§ EXERCISE PROMPT
In the entries, find all lines that hold the word "garage" and copy them.

[Saved entries]
============================================================
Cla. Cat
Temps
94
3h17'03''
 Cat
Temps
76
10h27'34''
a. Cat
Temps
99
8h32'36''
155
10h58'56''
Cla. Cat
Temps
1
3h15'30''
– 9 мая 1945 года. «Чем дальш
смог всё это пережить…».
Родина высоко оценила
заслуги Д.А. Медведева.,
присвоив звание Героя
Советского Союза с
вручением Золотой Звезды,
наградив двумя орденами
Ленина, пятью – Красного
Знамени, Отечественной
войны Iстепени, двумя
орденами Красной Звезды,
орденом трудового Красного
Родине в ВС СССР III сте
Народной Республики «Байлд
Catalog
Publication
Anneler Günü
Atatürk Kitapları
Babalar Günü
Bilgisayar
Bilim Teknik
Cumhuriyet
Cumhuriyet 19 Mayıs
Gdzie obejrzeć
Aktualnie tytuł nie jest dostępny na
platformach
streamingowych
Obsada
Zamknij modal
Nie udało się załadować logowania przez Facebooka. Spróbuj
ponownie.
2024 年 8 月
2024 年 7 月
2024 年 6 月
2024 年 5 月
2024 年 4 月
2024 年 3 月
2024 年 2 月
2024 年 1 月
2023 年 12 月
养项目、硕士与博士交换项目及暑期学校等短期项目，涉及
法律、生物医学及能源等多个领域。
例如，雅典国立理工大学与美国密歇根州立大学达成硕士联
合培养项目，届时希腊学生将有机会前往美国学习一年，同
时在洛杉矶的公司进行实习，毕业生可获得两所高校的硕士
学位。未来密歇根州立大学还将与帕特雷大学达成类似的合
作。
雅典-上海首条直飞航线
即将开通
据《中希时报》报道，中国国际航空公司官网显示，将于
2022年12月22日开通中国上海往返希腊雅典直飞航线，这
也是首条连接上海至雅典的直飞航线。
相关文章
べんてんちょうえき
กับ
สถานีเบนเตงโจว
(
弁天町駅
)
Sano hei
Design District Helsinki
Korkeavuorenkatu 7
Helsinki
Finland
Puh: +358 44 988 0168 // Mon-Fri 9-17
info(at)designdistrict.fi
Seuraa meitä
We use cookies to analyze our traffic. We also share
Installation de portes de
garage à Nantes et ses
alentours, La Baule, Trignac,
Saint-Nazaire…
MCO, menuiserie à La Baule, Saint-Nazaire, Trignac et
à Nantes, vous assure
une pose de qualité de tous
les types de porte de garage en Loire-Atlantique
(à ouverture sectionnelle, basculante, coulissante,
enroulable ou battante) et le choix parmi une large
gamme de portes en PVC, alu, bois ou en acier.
============================================================
§ EXERCISE ANSWER
garage à Nantes et ses
les types de porte de garage en Loire-Atlantique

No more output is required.